Because piel means interrupted repetition and progressive means continuous action, we have a cognitive dissonance. That is where I get the “back and forth”. While wafting, Gd’s spirit passed over the same place more than once.
Which created a cognitive dissonance for a rabbi about 2000 years ago. Gd’s spirit is infinite, but the idea of back and forth suggests a non-infinite body, like a cloud, moving over a surface such that it doesn’t cover some parts. So right there he started blowing his mind.
Then he realized that at this point, there’s no “above” the waters. It’s waters, then it’s heavens, the way there’s no distance between ocean water and atmosphere.  Yet Gd’s infinite spirit is somehow between them. That’s when he really blew his mind. “In a few days, he was taken from the world.” Another rabbi met him in the interim period and noticed that his behavior was abnormal. There’s more to the story and I’ll tell it later.
So remember this first part of the definition of piel and then remember one thing more.

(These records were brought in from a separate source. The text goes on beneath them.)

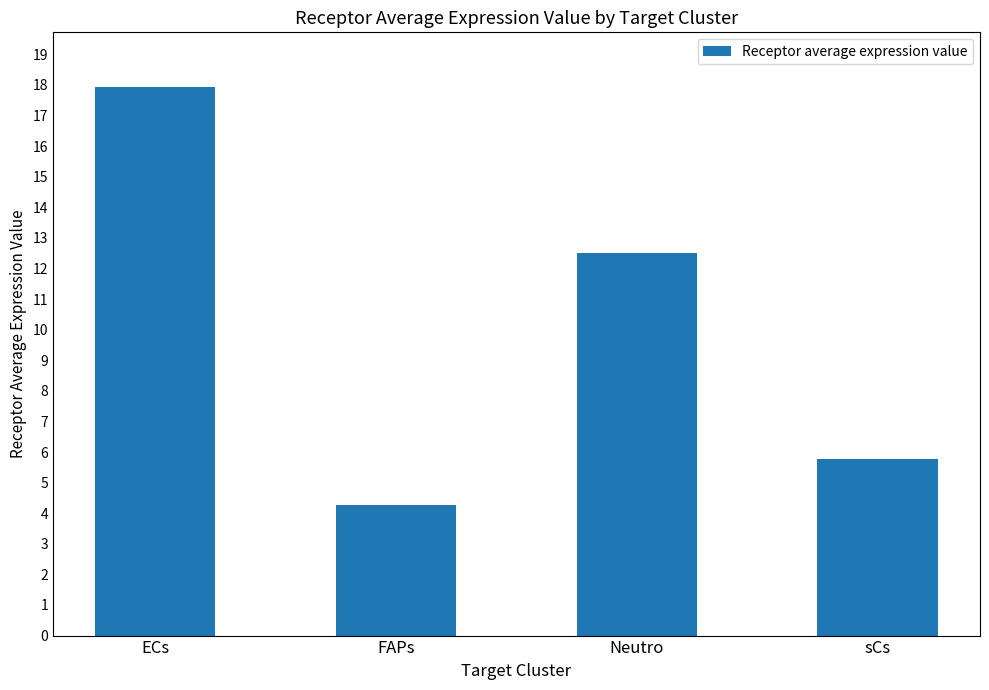

What is the difference between the values at ECs and FAPs?

13.7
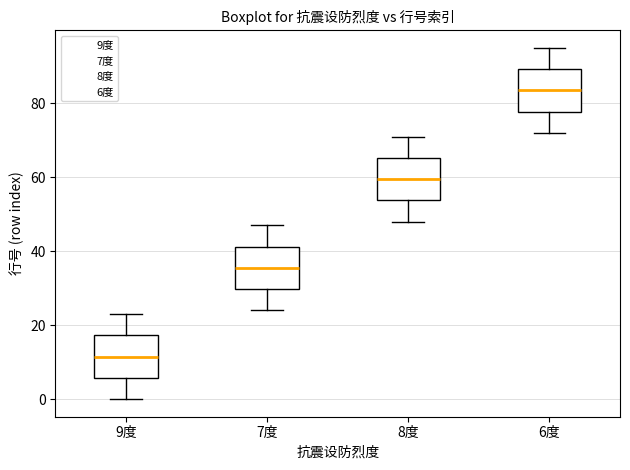

Where does the lower whisker of the box for 8度 end on the y-axis? The values are not printed on the chart, so give them approximately, as read against the axis.

48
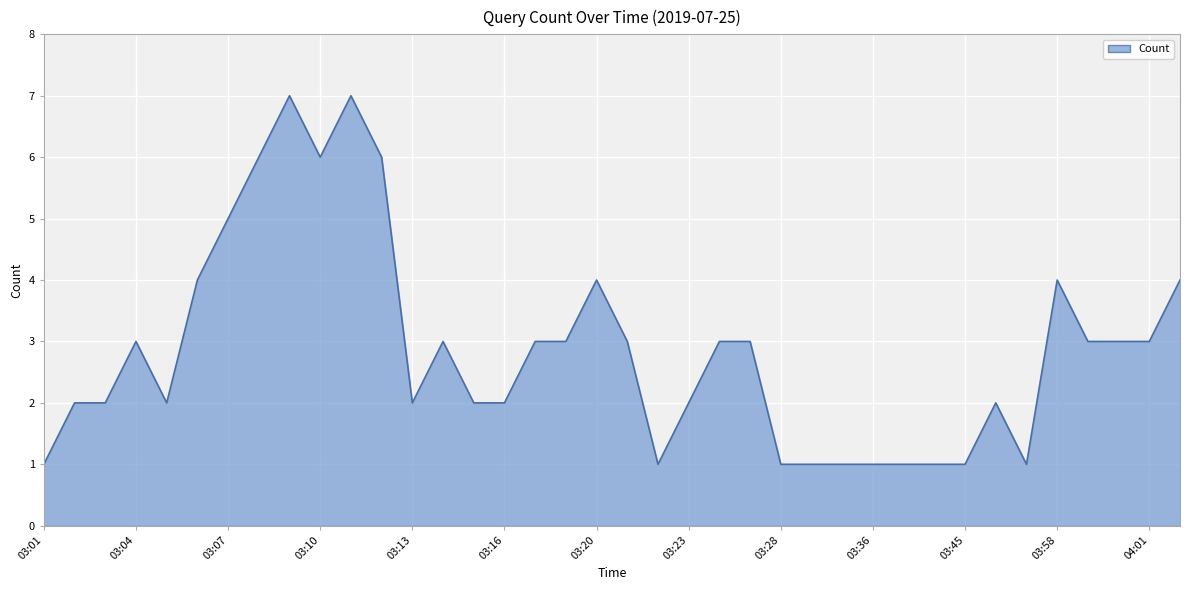

What is the difference between the maximum and minimum values?

6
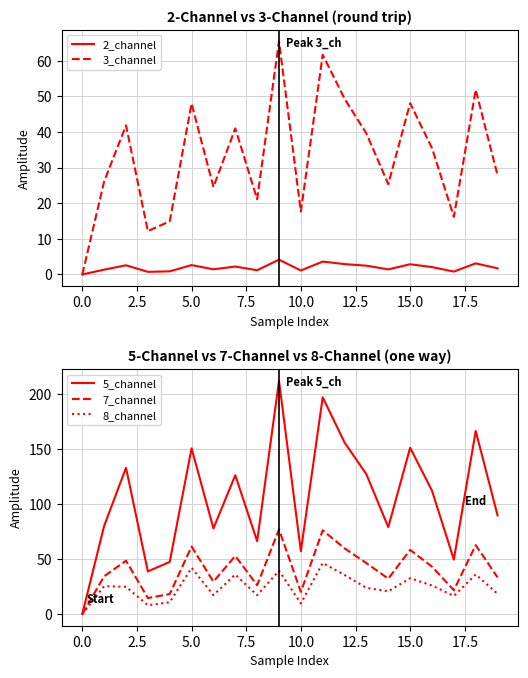

In 5_channel, how many points are lower than both neighbors (excluding endpoints)?

6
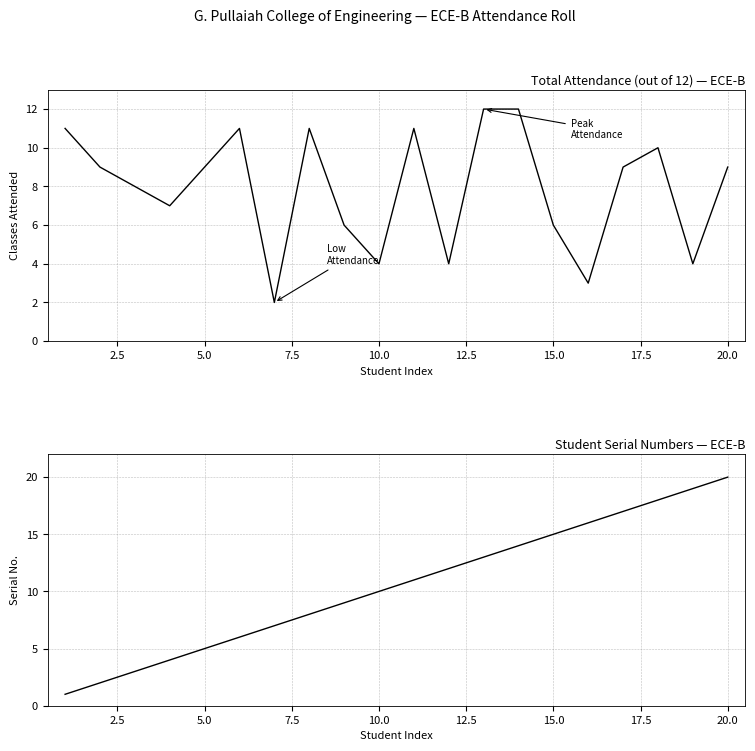

What is the difference between the highest and lowest values at 12.5?

5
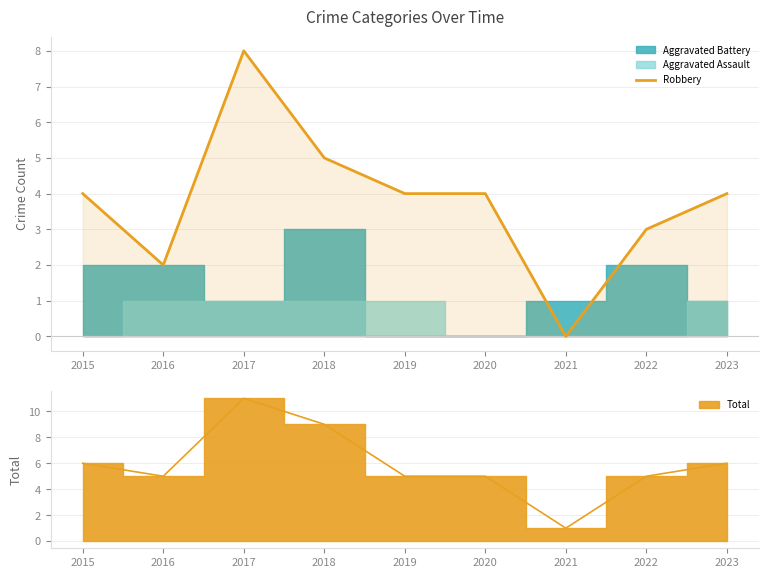

What is the value of the 6th point from the left?

4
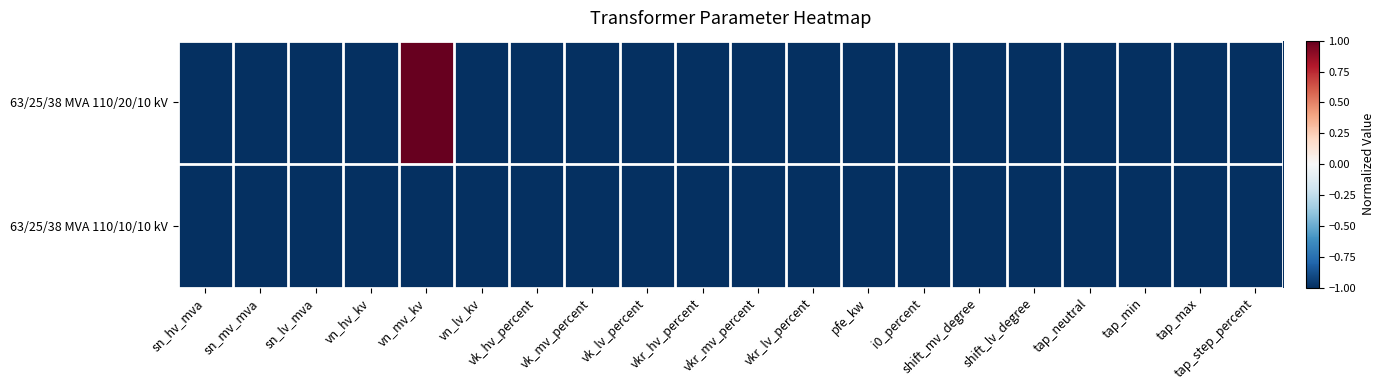

At how many categories does at least one series exceed 0?

1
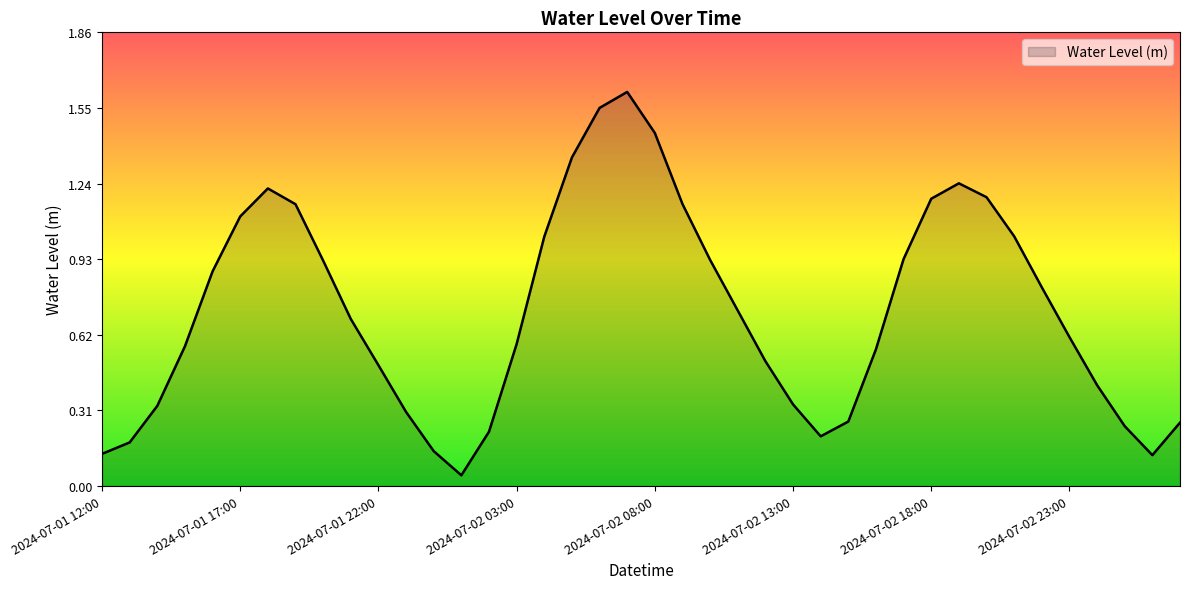

How many lines are shown in the chart?

1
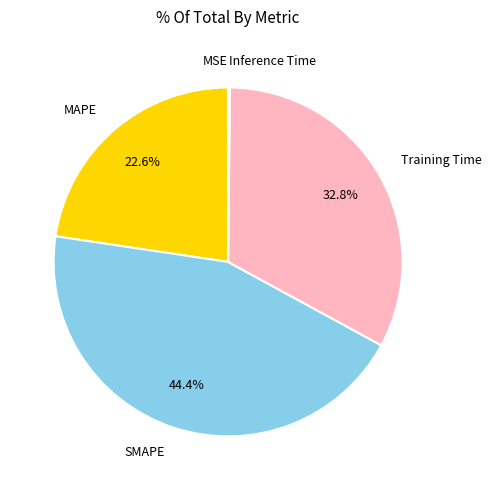

Is SMAPE the majority of the pie?

No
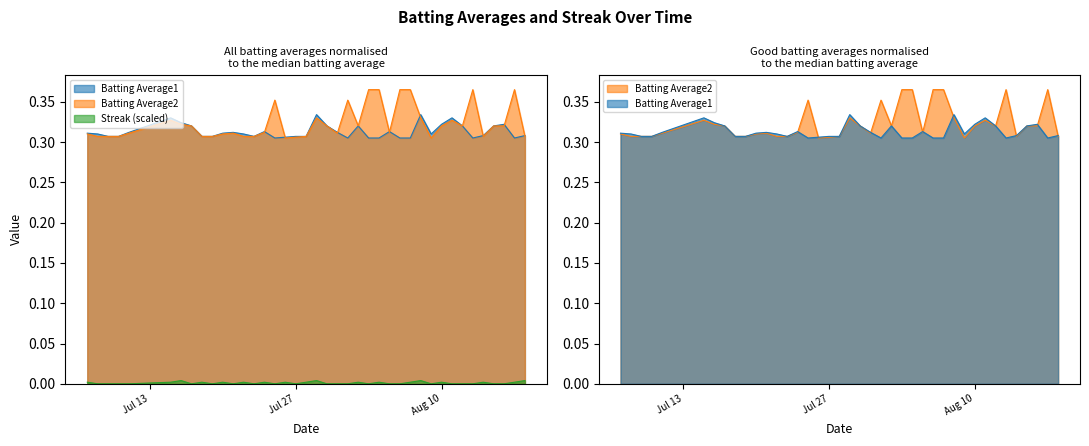

What is the difference between the highest and lowest values at 2010-08-18?

0.3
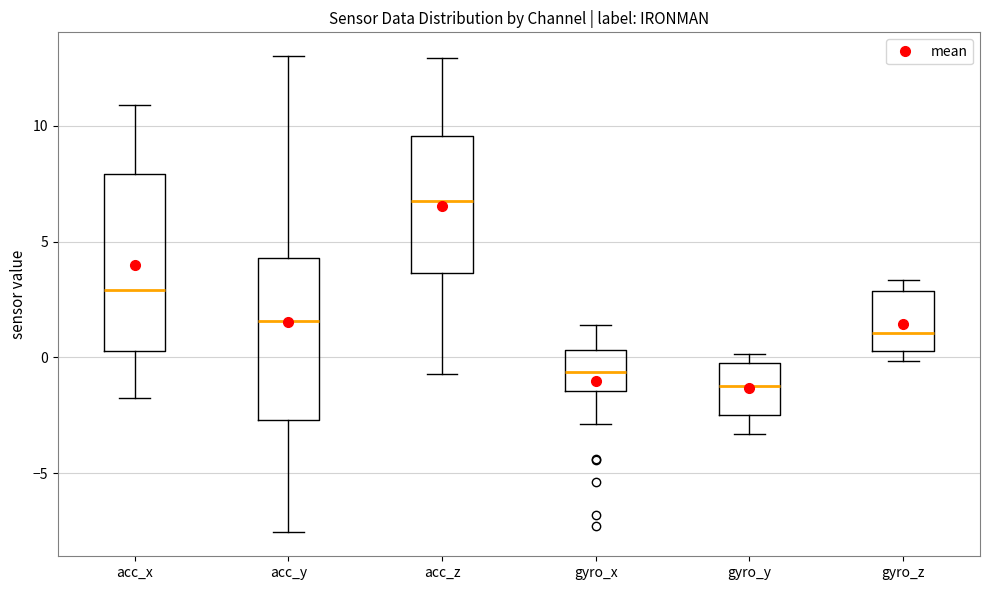

Which box is the tallest, from its lower edge to its upper edge?

acc_x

The reason I translated the progressive aspect with an “ing” ending has to do with another important way it is used in Torah. It’s close to being a pure verb form that ignores timing and relates to another almost pure verb form.
BUT since this narrative took place in the past, I have to translate “was wafting”. Because it no longer does this. Or does it? That’s the puzzle of progressive.
Actually, that’s the problem of translating. No two languages have all the same concepts. English is a language that uses tenses, and tenses are always very concerned with establishing the relationship in time between what is being said and what is being talked about.
Semitic languages are different. There are ways of expressing time relationships, but they aren’t inherent in the verb. Even though perfect aspect reflects completed action, it’s not necessarily tied to the past.  This particularly comes out in the commandments all through Exodus, Leviticus, Numbers and Deuteronomy.